Work required
Please copy the data line for line, starting at its first line and stopping after the line that contains "- Marseille".

[[ Information supplied open ]]

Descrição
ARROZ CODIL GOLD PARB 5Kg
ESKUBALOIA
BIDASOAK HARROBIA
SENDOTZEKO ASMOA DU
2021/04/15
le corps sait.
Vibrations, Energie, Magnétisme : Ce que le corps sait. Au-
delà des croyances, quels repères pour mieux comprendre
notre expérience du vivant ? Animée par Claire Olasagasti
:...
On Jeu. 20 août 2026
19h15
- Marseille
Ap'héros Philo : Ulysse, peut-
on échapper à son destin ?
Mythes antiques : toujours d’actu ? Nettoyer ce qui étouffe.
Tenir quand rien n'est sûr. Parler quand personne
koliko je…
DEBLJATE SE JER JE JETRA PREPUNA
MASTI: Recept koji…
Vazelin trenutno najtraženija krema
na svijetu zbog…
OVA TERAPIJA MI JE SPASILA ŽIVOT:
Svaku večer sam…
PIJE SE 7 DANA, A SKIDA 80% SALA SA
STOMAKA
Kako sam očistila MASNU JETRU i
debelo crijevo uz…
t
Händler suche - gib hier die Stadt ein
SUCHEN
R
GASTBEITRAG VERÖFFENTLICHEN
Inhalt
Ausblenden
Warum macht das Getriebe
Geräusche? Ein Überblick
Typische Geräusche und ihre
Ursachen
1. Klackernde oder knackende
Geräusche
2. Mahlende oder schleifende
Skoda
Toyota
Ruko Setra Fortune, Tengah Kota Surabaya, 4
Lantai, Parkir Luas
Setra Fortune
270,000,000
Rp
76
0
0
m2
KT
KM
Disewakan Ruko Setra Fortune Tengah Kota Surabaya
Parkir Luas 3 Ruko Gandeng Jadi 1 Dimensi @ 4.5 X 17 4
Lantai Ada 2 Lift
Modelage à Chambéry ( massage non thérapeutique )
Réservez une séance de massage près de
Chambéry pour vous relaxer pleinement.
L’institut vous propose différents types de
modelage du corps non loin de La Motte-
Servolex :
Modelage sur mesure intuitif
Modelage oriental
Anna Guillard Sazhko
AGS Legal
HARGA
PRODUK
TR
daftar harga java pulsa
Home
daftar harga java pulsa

[[ Information supplied closed ]]

Task output
Descrição
ARROZ CODIL GOLD PARB 5Kg
ESKUBALOIA
BIDASOAK HARROBIA
SENDOTZEKO ASMOA DU
2021/04/15
le corps sait.
Vibrations, Energie, Magnétisme : Ce que le corps sait. Au-
delà des croyances, quels repères pour mieux comprendre
notre expérience du vivant ? Animée par Claire Olasagasti
:...
On Jeu. 20 août 2026
19h15
- Marseille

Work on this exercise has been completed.